The considered attack classes and their in-code mitigations, with Common Weakness Enumeration (CWE) and OWASP references where they apply:

Threat class (CWE / OWASP)	Vector in a PDF engine	In-code guard
Server-side request forgery (SSRF) (OWASP Top 10 2025; `owasp_top10_2025#x3.x1.p26`)	`@font-face`/`@import`/`url()` pointing at `169.254.169.254` or an internal host; time-stamp authority (TSA), Online Certificate Status Protocol (OCSP), and certificate revocation list (CRL) fetchers	`UrlValidator::validateExternalUrl()` blocks private, reserved, loopback, and link-local ranges and cloud-metadata endpoints; rejects dangerous schemes; resolves DNS; and returns the IP for connection pinning
XML external entity (XXE) (`cwe_top25_2025#x28.x2.p42`)	External entities or DOCTYPE in an embedded XML invoice or Extensible Metadata Platform (XMP) packet	`XmlGuard::loadXml()` enforces `LIBXML_NONET`, rejects any DOCTYPE declaration outright, rejects XML 1.0 forbidden control chars, and applies an input-size cap
Decompression bomb	1×1 image masking a 100 MP payload; oversized Web Open Font Format 2 (WOFF2)	Image path enforces a megapixel ceiling and a byte cap before decompression; font path caps file size and glyph count
Path traversal	`file:///etc/passwd` via a font or SVG `src`	External resources deny-all by default; local file paths resolved via `realpath()` against a directory allowlist when explicitly enabled
Content injection	Crafted string that breaks out of a PDF operator; `data:`/`javascript:` href	PDF string escaping on emission; scheme allowlist and href sanitization on annotations

The defaults add up to a deny-all external-resource posture: font, @import, background-image, and SVG external references stay off until you opt in per scheme, as described in the security property coverage matrix maintained alongside the code.
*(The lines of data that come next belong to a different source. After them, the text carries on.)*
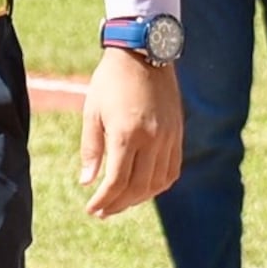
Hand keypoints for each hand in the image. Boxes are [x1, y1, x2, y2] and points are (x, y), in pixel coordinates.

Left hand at [78, 49, 183, 218]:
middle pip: (138, 187)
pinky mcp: (178, 134)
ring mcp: (169, 138)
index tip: (91, 210)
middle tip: (102, 212)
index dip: (104, 200)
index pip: (116, 182)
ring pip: (158, 182)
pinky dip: (158, 185)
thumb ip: (91, 149)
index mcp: (126, 135)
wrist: (143, 55)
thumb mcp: (92, 113)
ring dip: (139, 198)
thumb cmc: (110, 82)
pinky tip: (143, 189)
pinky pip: (172, 169)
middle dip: (118, 204)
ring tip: (119, 203)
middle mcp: (152, 140)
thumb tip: (88, 182)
This page documents considered threats. It is not a penetration-test report and does not claim that the listed mitigations are complete or that no other weakness class applies.

Conformance

This is not a conformance profile. The threat model is informed by the OWASP threat-modeling process and the CWE Top 25 weakness taxonomy (cwe_top25_2025#x28.x2.p42); it does not claim conformance to any security certification scheme. Independent assessment belongs in an audit, not in this document.